Neural and psychoacoustic insights into amplitude modulation processing and its link with speech perception in noise.

Temporal modulations, especially amplitude modulations (AMs), play a fundamental role in speech perception in noisy environments, as highlighted by psychoacoustic research. However, the mechanisms underlying AM processing and its contribution to speech perception in noise remain unclear. The present study combined both behavioral psychophysics and electroencephalography (EEG) measures to investigate AM processing and its relationship to the perception of consonants in noise for young adults with normal hearing. Participants completed psychoacoustic measures of AM sensitivity, i.e., detection thresholds for AM fluctuations at 8 Hz, and susceptibility to AM masking (the effect on AM detection thresholds of interfering AM fluctuations carried by a masker) at 8 Hz. In addition, participants underwent an EEG recording measuring the neural AM following response (AMFR, or envelope following response) for AM tones modulated at 8 or 40 Hz presented without masking. Finally, they completed a consonant identification task in a stationary speech-shaped noise. Results showed a significant positive correlation between the signal-to-noise ratio of the AMFR recorded at 8 Hz and AM masking effects measured at the same rate. This finding is discussed in terms of both reduced selectivity of AM filters and elevated internal noise.
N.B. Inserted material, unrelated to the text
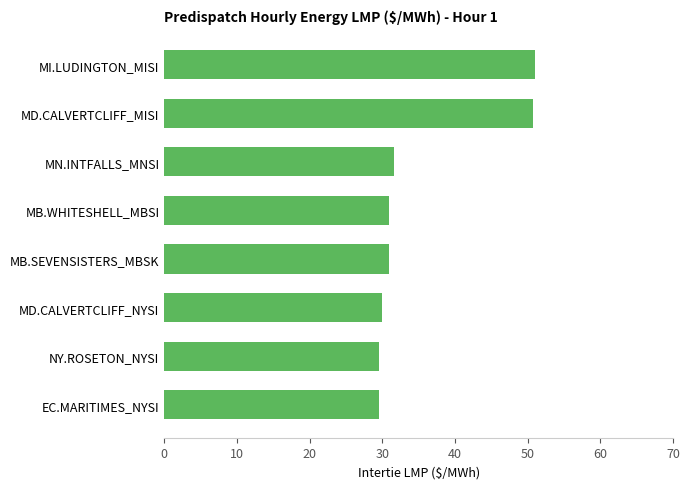

How many values exceed 30?

5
Finally, no relationship between AM measures and consonant-in-noise perception was observed, suggesting that the mechanisms involved in AM processing may not fully capture the ability of adults with normal hearing to identify consonants in noisy backgrounds.NEW & NOTEWORTHY Results showed a significant correlation between the amplitude modulation (AM) following response (AMFR) and AM masking effect. Participants who are more susceptible to AM masking exhibit higher neural tracking of AM at the same fluctuation rate (8 Hz). This result might be explained both in terms of reduced selectivity of AM filters and elevated internal noise. Our results also showed no relationship between AM measures and consonant-in-noise perception, indicating that AM sensitivity mechanisms do not fully explain speech-in-noise perception skills in young normal-hearing adults.